Soutien d'étiage de la Garonne

Après la grande sécheresse des années 1989-1990 et depuis l’été 1993, la Garonne bénéficie de réalimentations de soutien d’étiage organisées par le Sméag, l’objectif étant de maintenir les niveaux d’eau nécessaires, entre le 1er juillet et le 31 octobre de chaque année, afin d’éviter les conflits entre usages autour de la ressource en eau et la détérioration du milieu aquatique.

Les opérations de soutien d'étiage

Faute de moyens spécifiquement dédiés au soutien d’étiage, le dispositif s’appuie sur des contrats de coopération pluriannuelle signés entre le Sméag, responsable des opérations, le préfet coordonnateur de bassin, l’Agence de l’eau Adour-Garonne et les gestionnaires de réserves en eau. Ces contrats ont été renouvelés pour la période 2014-2018.

Le dispositif actuel s’appuie sur deux sources de réalimentation : 
  • les ouvrages hydroélectriques d’Izourt, de Gnioure, de Laparan et de Soulcem (réserves dites « IGLS ») pour 46 millions de mètres cubes (46 hm3), le lac d'Oô (5 hm3),
  • le réservoir de Montbel (7 hm3). 

Sur la période récente (2008-2016), sur un volume garanti de 54 hm3, ce sont 32  hm3 qui ont été mobilisés en moyenne, répartis à raison de 43 % en juillet-août et de 57 % en septembre-octobre. La médiane est à 41 hm3. Si l'on extrait les années atypiques 2013,2014 et 2015 (très humides), la moyenne est de 44 hm3. Leur mobilisation dépend de la sévérité de l’étiage de l’année, car il y a des étés humides, des étés secs et des pluies automnales plus ou moins tardives.

L’efficacité du dispositif s’observe tout le long du fleuve, jusqu’à l’estuaire, et les opérations permettent de réduire de moitié les situations de tension autour de la ressource en eau et les restrictions de prélèvements et d’usages. Toutefois, les moyens actuels ne permettent pas de garantir les débits d’objectif d’étiage (DOE) fixés par la réglementation.

Sur la période 2004-2016, le soutien d'étiage à Toulouse (Portet-sur-Garonne) a permis d'éviter le classement de quatre années en années déficitaires (2007, 2009, 2011 et 2016) et de supprimer 80 % des jours sous les seuils d'alerte et donc des restrictions d'usages. En Garonne aquitaine (Lamagistère et Tonneins) et pyrénéenne (Valentine), le dispositif évite le franchissement des seuils d'alerte et donc des mesures de restriction d'usages. À Lamagistère, ce sont également quatre années sur dix dont le classement en années déficitaires a été évité grâce au soutien d'étiage (2008, 2010, 2011 et 2016) et deux à Tonneins (2009 et 2010). La diminution des jours sous les seuils d'alerte y est respectivement de 52 et 61 %.

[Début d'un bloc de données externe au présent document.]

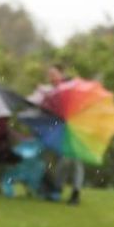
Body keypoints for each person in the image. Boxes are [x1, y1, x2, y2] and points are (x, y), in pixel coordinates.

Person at [33, 64, 85, 205]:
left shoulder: (69, 87)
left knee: (74, 160)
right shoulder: (49, 91)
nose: (52, 78)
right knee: (62, 160)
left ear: (61, 74)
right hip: (58, 128)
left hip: (75, 126)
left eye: (54, 74)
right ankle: (56, 187)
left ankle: (75, 192)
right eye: (50, 75)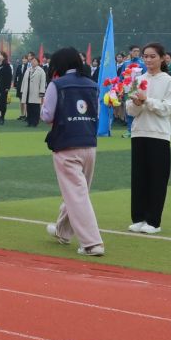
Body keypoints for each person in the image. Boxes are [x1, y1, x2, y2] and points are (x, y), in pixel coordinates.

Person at [40, 48, 103, 256]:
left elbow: (47, 116)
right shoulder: (93, 84)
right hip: (89, 144)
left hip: (66, 144)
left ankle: (92, 243)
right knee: (78, 191)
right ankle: (63, 231)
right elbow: (97, 114)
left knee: (76, 194)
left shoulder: (57, 84)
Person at [124, 42, 171, 233]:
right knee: (139, 177)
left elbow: (168, 108)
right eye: (145, 56)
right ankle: (138, 217)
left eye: (152, 56)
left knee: (157, 178)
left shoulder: (169, 81)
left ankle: (153, 221)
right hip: (139, 133)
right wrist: (137, 103)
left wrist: (147, 100)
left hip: (159, 135)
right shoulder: (138, 79)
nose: (148, 60)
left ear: (162, 58)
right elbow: (130, 110)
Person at [21, 56, 47, 128]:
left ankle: (35, 122)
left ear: (38, 62)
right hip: (28, 92)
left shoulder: (41, 71)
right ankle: (29, 122)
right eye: (32, 61)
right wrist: (22, 90)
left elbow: (43, 82)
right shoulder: (28, 70)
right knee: (29, 108)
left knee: (35, 108)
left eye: (35, 61)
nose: (33, 62)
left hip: (36, 92)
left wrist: (42, 92)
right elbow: (24, 80)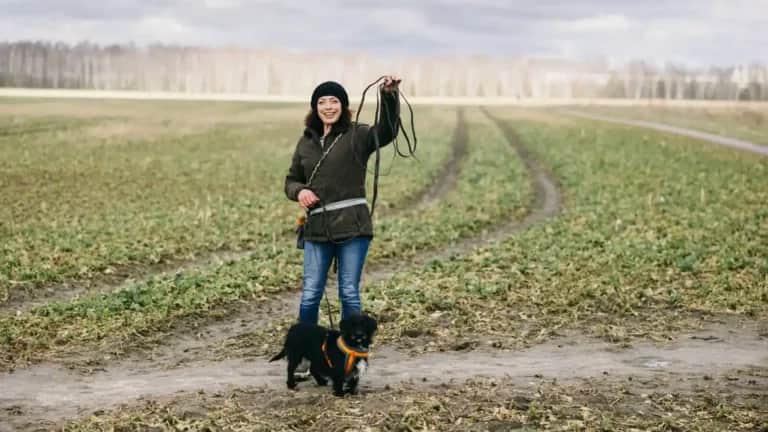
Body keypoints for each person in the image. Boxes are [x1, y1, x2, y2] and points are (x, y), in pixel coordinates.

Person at [284, 76, 401, 325]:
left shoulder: (358, 135)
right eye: (322, 102)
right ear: (315, 108)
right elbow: (292, 180)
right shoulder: (306, 142)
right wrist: (300, 191)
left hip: (353, 227)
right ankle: (307, 344)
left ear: (343, 105)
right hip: (317, 229)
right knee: (310, 294)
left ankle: (351, 346)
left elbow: (387, 131)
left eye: (334, 101)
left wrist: (389, 97)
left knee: (348, 292)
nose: (328, 107)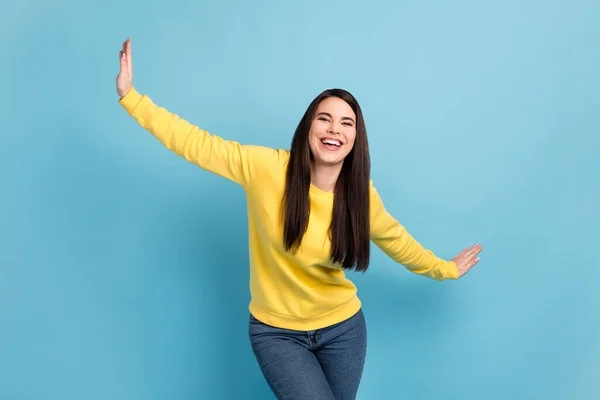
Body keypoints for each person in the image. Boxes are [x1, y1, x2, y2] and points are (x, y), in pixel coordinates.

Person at [116, 37, 482, 400]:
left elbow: (397, 242)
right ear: (309, 128)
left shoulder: (360, 198)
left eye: (346, 123)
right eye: (324, 119)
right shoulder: (266, 169)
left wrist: (444, 269)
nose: (334, 129)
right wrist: (132, 98)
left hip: (343, 329)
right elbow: (196, 143)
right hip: (276, 333)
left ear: (356, 138)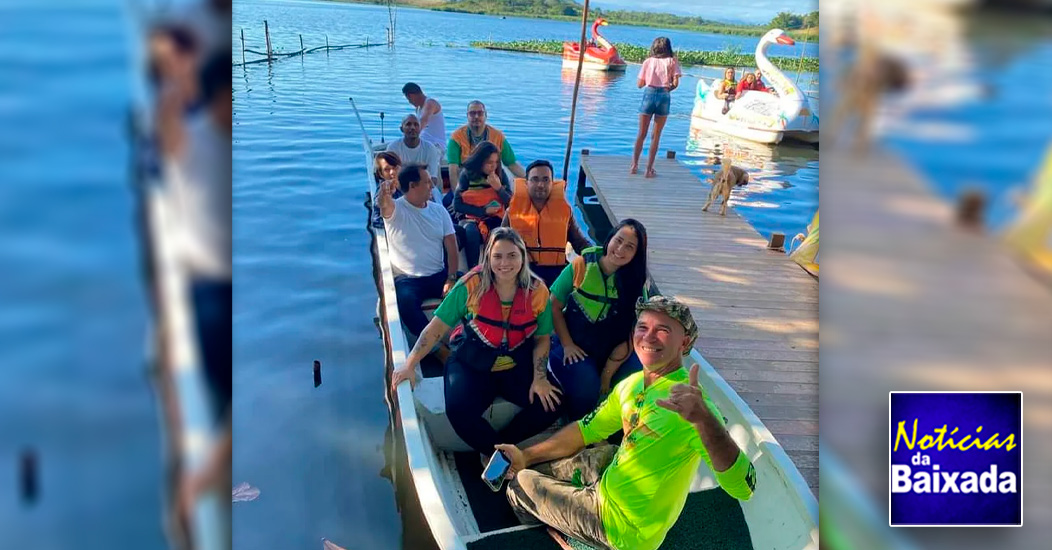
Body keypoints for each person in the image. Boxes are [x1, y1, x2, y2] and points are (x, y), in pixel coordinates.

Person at [497, 296, 756, 550]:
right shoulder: (631, 385)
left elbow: (744, 488)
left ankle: (549, 525)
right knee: (576, 455)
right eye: (642, 327)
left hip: (622, 530)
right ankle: (550, 488)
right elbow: (586, 429)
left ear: (684, 342)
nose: (648, 337)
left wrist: (705, 421)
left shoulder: (694, 407)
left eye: (663, 330)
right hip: (611, 482)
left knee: (520, 485)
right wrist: (525, 455)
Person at [390, 228, 563, 457]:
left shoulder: (537, 290)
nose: (505, 263)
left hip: (515, 362)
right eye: (497, 256)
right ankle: (498, 456)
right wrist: (410, 364)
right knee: (458, 410)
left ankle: (501, 449)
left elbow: (542, 339)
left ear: (523, 257)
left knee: (553, 401)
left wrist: (540, 378)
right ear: (488, 257)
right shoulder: (471, 285)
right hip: (472, 360)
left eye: (512, 255)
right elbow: (436, 328)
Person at [548, 220, 650, 421]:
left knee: (640, 373)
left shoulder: (636, 281)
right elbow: (553, 306)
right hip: (573, 346)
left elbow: (635, 330)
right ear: (610, 238)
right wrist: (567, 345)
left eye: (630, 247)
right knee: (588, 385)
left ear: (636, 254)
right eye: (618, 241)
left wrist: (608, 372)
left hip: (615, 350)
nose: (620, 249)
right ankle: (576, 422)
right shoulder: (581, 265)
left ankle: (619, 427)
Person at [376, 164, 459, 350]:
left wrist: (451, 278)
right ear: (413, 186)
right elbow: (385, 206)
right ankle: (439, 350)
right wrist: (384, 195)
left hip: (439, 276)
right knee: (404, 301)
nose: (432, 185)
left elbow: (452, 247)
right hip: (409, 280)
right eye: (427, 182)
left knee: (475, 284)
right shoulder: (396, 210)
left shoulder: (439, 211)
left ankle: (469, 339)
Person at [503, 159, 592, 287]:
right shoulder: (512, 212)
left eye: (545, 180)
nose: (540, 184)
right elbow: (498, 243)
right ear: (526, 184)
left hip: (556, 273)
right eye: (535, 179)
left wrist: (594, 254)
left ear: (552, 183)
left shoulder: (564, 212)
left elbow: (579, 242)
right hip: (522, 271)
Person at [454, 141, 512, 268]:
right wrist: (483, 211)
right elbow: (457, 205)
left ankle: (495, 268)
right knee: (471, 233)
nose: (493, 166)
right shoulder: (467, 175)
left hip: (495, 217)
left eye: (496, 162)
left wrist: (499, 188)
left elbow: (511, 203)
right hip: (471, 217)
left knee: (499, 233)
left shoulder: (500, 174)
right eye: (489, 163)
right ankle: (473, 270)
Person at [631, 37, 681, 179]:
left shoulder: (648, 62)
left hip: (649, 94)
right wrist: (666, 88)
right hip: (664, 95)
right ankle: (649, 169)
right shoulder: (672, 61)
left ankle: (634, 165)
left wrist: (650, 80)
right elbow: (676, 83)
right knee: (656, 136)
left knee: (641, 134)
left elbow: (640, 84)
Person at [447, 100, 526, 185]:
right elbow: (453, 169)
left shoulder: (497, 136)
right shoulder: (456, 137)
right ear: (467, 116)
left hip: (491, 178)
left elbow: (511, 164)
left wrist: (529, 179)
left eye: (480, 113)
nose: (476, 116)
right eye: (472, 113)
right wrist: (456, 193)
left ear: (486, 115)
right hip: (467, 178)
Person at [387, 114, 442, 186]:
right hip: (399, 188)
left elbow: (433, 178)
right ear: (401, 129)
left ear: (420, 128)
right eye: (408, 124)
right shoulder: (393, 148)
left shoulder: (430, 149)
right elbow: (389, 176)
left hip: (424, 188)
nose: (412, 127)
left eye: (416, 125)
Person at [402, 82, 447, 156]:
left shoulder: (430, 103)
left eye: (409, 99)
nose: (409, 102)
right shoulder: (418, 108)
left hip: (436, 145)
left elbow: (423, 121)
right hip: (423, 143)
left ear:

C’est dans un objectif de diversification et d’efficacité du soutien d’étiage que le PGE recherche la mobilisation d’autres ressources en France (par exemple par l’intégration d’une fonction de soutien d’étiage dans les titres de concession hydroélectriques en renouvellement) mais également dès le Val d’Aran (non réalisé à ce jour). Au-delà, le PGE Garonne-Ariège validé en 2004 prévoyait une augmentation du volume d'eau mobilisé, selon deux options :
-    un recours prépondérant aux seules ressources hydroélectriques existantes (51 hm3), ce qui a été atteint depuis l’année 2007,
-    un recours limité à la ressource hydroélectrique (17 hm3) et la création d’un réservoir structurant de soutien d’étiage pour la Garonne, le réservoir de Charlas (110 hm3 dont 88 pour la Garonne, non réalisé à ce jour).